Hyoscyamus niger

- Growing form: Usually biennial (occasionally annual) herb.
- Height: 15–100 cm (6–40 in.). Stem sparsely branched, densely leaved, sticky, densely hairy.
- Flower: Slightly zygomorphic. Corolla brownish yellow, usually purple-veined, fused, widely funnel-shaped, short-tubed, 5-lobed, 20–30 mm (0.8–1.2 in.) wide. Calyx fused, campanulate (bell-shaped), 5-lobed, enlarges and swells at base in fruiting phase, lobes hardening into spines. Stamens 5, united with calyx-tube. Gynoecium composed of 2 fused carpels. Inflorescence a dense cyme.
- Leaves: First year a basal rosette, second year usually only alternate. Rosette leaves stalked, stem leaves amplexicaul. Leaf blade elliptic–ovate, large-toothed–pinnatifid.
- Fruit: 1.5 cm (0.6 in.) long circumscissile capsule protected by an urceolate (pitcher-shaped) calyx.
- Habitat: Waste ground, roadsides, yards, gardens, soil heaps, fields, church lands, ruins, mills, harbours.

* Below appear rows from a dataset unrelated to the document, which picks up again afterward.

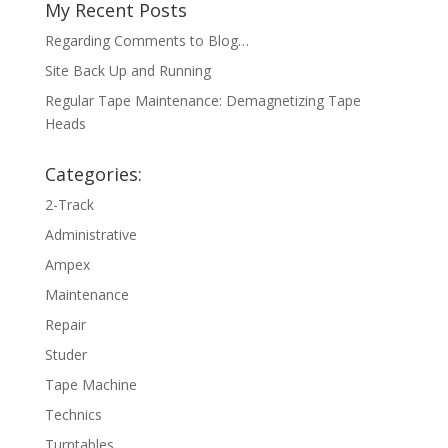
My Recent Posts
Regarding Comments to Blog…
Site Back Up and Running
Regular Tape Maintenance: Demagnetizing Tape
Heads
Categories:
2-Track
Administrative
Ampex
Maintenance
Repair
Studer
Tape Machine
Technics
Turntables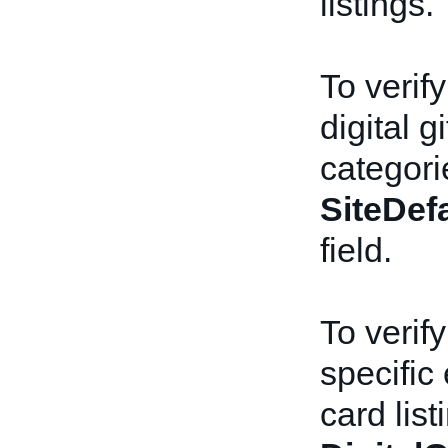
listings.
To verify
digital g
categori
SiteDef
field.
To verify
specific 
card list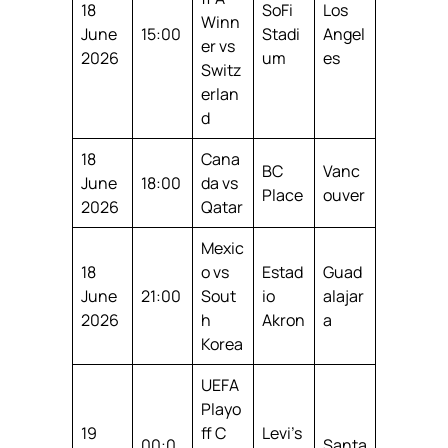
18
SoFi
Los
Winn
June
15:00
Stadi
Angel
er vs
2026
um
es
Switz
erlan
d
18
Cana
BC
Vanc
June
18:00
da vs
Place
ouver
2026
Qatar
Mexic
18
o vs
Estad
Guad
June
21:00
Sout
io
alajar
2026
h
Akron
a
Korea
UEFA
Playo
19
ff C
Levi’s
00:0
Santa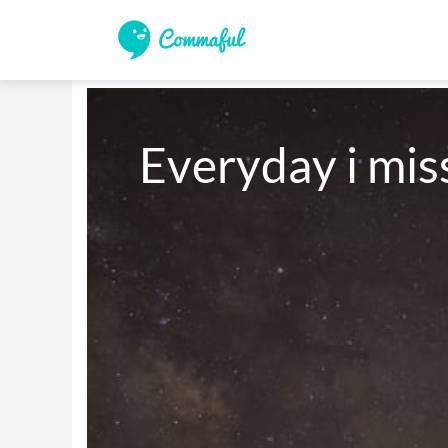
Everyday i mis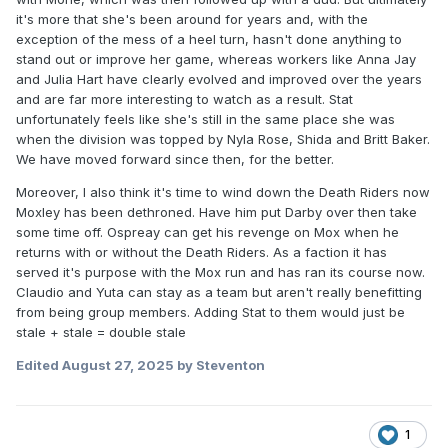
to add any more programming it should be a one hour or 90
it's more that she's been around for years and, with the
minute women's show. Even if it's youtube or whatever
exception of the mess of a heel turn, hasn't done anything to
taped on a soundstage a lot of them have potential but still
stand out or improve her game, whereas workers like Anna Jay
need more reps. Aminata is one, she's got worlds of
and Julia Hart have clearly evolved and improved over the years
potential but still very raw. Harley Cameron is another one
and are far more interesting to watch as a result. Stat
you didn't mention. Lots of charisma, hard worker...never
unfortunately feels like she's still in the same place she was
going to get enough ring time at this rate. Anna Jay went to
when the division was topped by Nyla Rose, Shida and Britt Baker.
Japan....looked like she might be improving....she's right
We have moved forward since then, for the better.
back where she was looking like more or less the same
wrestler she was 3-4 years ago. It's not that she's
bad
but
Moreover, I also think it's time to wind down the Death Riders now
she's still not very good after all these years
Moxley has been dethroned. Have him put Darby over then take
some time off. Ospreay can get his revenge on Mox when he
returns with or without the Death Riders. As a faction it has
served it's purpose with the Mox run and has ran its course now.
Claudio and Yuta can stay as a team but aren't really benefitting
from being group members. Adding Stat to them would just be
stale + stale = double stale
Edited
August 27, 2025
by Steventon
1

- Flowering time: June–September.

Henbane often grows around long-inhabited areas and old fortifications. Its seeds can remain viable for a very long time, and have been proved to be viable for at least 118 years, and probably a lot longer. The seeds require a high temperature to germinate, and even a little shade will stop them sprouting. When the land is dug, the seeds awaken from their big sleep. In the first year the plant develops a large leaf rosette, which can at first glance look like cabbage – but its sticky glandular hairs, eye-catching straight hairs and strange smell soon clear up any misunderstanding. It blooms in its second – and final – year, by which time the leaf rosette has withered. Yellowish brown-and-black-flecked flowers probably attract mainly blowflies to pollinate the plant. Up to tens of thousands of seeds can ripen inside the capsule, which fall once more to the earth.

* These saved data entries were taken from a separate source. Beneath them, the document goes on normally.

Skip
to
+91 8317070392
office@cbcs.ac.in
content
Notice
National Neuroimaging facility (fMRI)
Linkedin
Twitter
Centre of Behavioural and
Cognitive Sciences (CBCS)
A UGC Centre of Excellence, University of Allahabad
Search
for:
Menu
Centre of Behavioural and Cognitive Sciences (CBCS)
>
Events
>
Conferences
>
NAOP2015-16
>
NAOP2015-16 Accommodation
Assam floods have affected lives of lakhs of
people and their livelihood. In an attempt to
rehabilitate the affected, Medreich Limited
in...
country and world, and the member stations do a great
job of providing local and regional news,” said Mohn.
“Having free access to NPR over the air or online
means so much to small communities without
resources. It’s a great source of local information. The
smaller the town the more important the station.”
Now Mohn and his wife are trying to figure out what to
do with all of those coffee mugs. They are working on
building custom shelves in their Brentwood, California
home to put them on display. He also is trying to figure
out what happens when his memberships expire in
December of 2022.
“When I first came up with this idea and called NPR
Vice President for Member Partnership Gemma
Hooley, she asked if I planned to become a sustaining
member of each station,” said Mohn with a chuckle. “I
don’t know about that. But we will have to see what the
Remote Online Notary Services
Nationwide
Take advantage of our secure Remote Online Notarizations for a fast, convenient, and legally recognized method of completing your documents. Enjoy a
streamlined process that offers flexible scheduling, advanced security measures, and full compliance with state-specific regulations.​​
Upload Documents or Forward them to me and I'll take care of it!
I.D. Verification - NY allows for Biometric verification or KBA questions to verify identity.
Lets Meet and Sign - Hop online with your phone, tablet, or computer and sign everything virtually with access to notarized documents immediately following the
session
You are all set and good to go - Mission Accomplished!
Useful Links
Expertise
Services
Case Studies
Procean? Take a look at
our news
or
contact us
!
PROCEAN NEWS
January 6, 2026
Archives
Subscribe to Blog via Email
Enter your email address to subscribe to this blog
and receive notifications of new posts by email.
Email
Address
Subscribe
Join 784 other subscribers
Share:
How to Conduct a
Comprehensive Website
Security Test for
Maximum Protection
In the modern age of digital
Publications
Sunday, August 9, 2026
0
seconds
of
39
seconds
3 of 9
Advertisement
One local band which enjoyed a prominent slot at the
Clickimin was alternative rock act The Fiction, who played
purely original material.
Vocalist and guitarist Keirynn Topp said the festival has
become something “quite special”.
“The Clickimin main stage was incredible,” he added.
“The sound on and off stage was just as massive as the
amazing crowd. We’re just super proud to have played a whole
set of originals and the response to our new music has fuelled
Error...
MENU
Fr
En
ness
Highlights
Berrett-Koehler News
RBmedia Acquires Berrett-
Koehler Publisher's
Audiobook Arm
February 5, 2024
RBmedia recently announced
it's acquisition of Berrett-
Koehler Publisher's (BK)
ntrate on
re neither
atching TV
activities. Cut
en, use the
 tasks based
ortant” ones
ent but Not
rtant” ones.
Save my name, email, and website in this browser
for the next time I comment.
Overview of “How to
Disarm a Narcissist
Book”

Henbane is highly poisonous. The whole plant contains e.g. tropane alkaloids such as hyoscyamine, atropine and scopolamine, and the seeds contain a group of less poisonous alkaloids. Henbane was second only to monkshood as a favourite of poison-makers in the Middle Ages. Mild poisoning causes symptomatic madness. Many witches who were burned at the stake had perhaps used henbane and thought that they could fly or that they had met the devil. Although henbane is poisonous, its medicinal qualities have been known for centuries. It was especially valued in surgery for its undeniable narcotic effect. It was believed to effectively treat many kinds of ailments, from sea-sickness to earache, and from arthritis to toothache. Its active ingredients are important medicinal compounds: scopolamine is an ingredient in travel sickness patches and atropine is routinely used by opticians.